Jazz

Melodic Soloing

taken from:

https://www.davepollack.com/free-masterclass?cid=a49bdb22-4f6a-4b13-ab8c-6ec02b62f142

best way to create melodic solos

voice-leading through changes

melodic means creating a melody over changes (sounds obvious, but many people don’t think how to connect the changes)

to internalize the melody, listen to many different versions of song you’re working on; then learn melody by ear;

for improv, start with melody just changing a few little things like the rhythm of it, it’s a great starting point for improv because already have a melody that works & yet you’re improvising

next, write own melody over chord changes (contrafact), how to do this:

voice-leading is how melody connects from chord to chord; so many people play vertically on each chord without connecting them; it doesn’t sound cohesive. improv happens “at the bar line.” transitions form chord to chord is most important. esp. beat 4 (current chord) to beat 1 (new chord)

- Provided data
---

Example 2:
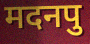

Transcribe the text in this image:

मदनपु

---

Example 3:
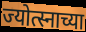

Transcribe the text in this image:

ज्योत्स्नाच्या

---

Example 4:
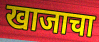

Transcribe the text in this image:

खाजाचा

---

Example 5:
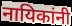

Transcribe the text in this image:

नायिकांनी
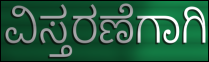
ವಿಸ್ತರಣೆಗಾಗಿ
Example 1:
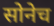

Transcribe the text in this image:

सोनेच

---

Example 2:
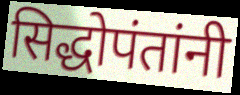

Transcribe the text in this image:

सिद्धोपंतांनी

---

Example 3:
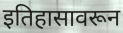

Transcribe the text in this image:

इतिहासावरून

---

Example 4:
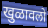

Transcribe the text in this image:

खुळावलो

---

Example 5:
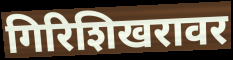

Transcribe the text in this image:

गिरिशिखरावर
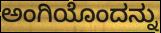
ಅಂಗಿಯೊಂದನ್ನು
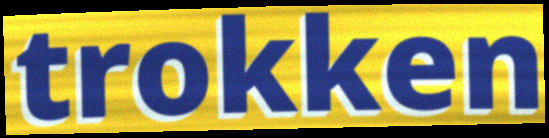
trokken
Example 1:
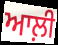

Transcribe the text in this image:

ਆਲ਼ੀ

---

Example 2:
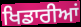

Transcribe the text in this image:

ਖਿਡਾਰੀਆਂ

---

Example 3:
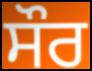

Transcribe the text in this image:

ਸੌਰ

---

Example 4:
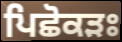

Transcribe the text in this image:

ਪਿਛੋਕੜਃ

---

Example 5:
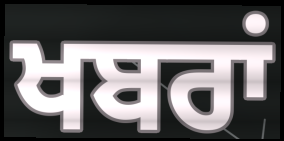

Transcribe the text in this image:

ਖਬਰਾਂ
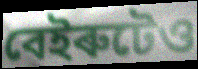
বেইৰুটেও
--
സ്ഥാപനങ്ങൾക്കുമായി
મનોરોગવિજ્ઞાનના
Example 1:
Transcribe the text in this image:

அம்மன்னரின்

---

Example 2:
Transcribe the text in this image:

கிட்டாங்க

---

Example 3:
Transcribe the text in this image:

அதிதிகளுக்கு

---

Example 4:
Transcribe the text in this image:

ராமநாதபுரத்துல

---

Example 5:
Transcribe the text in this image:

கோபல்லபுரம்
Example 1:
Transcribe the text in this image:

- Task objective
Copy out the jazz soloing notes, everything from "Melodic Soloing" down to "connect the changes)", and rename "voice-leading" to "voice leading" throughout that span. Work from the text alone.

- Solution for this task
Melodic Soloing

taken from:

https://www.davepollack.com/free-masterclass?cid=a49bdb22-4f6a-4b13-ab8c-6ec02b62f142

best way to create melodic solos

voice leading through changes

melodic means creating a melody over changes (sounds obvious, but many people don’t think how to connect the changes)